Seng Kunnaka was sentenced to 6 months jail and fined 1 million riel (US$250) under Article 495 of the new penal code, which came into effect December 10.

The content of the article Seng Kunnaka printed is still unclear. While Chou Sokheng said it contained pictures of government officials, he declined to provide further details. Article 495 outlaws public speech that directly incites actions “seriously” affecting social security, and carries a prison sentence of between six months and two years, even in cases in which incitement is ineffective.

Kor Vandy, the presiding judge, declined to comment yesterday, referring questions to Deputy Prosecutor Chet Khemara, who was unavailable.

But bloggers at the news blog KI-Media, from which Seng Kunnaka is thought to have printed the article, said yesterday they believed he may have printed an article posted on December 17, the same day he was arrested. The article, titled as an opinion piece, shows headshots of Prime Minister Hun Sen and other senior officials with the word “traitors?” written along the side in various languages.

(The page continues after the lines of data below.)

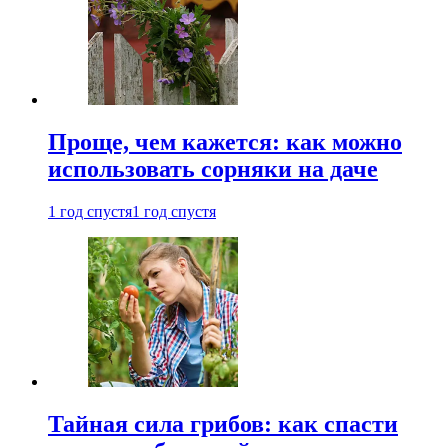
Проще, чем кажется: как можно
использовать сорняки на даче
1 год спустя
1 год спустя
Тайная сила грибов: как спасти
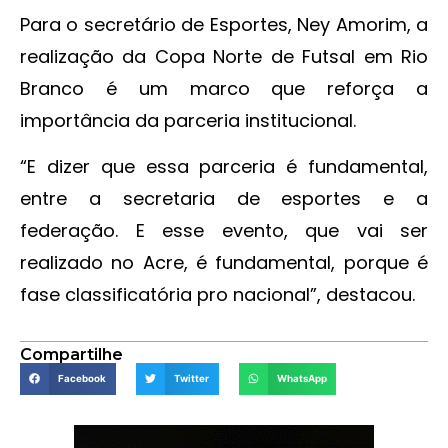
Para o secretário de Esportes, Ney Amorim, a
realização da Copa Norte de Futsal em Rio
Branco é um marco que reforça a
importância da parceria institucional.
“E dizer que essa parceria é fundamental,
entre a secretaria de esportes e a
federação. E esse evento, que vai ser
realizado no Acre, é fundamental, porque é
fase classificatória pro nacional”, destacou.
Compartilhe
Facebook
Twitter
WhatsApp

“That’s why the judge refused to talk about it, because then he would be forced to repeat the question we posted,” KI-Media’s administrator Heng Soy said in an email.

Human Rights Watch yesterday expressed deep concern about the conviction of Seng Kunnaka, whose case “probably set an all-new world record for speedy proceedings by the Cambodian courts”, and called on Cambodia’s donors to “wake up”.

“It’s shocking that we now see even a warehouse employee at a UN agency with a print-out of materials from a website can incur the wrath of this increasingly authoritarian Cambodian government,” HRW’s deputy Asia director Phil Robertson said yesterday.

WFP Country Director Jean-Pierre DeMargerie said the agency was “still trying to clarify” the facts of the case.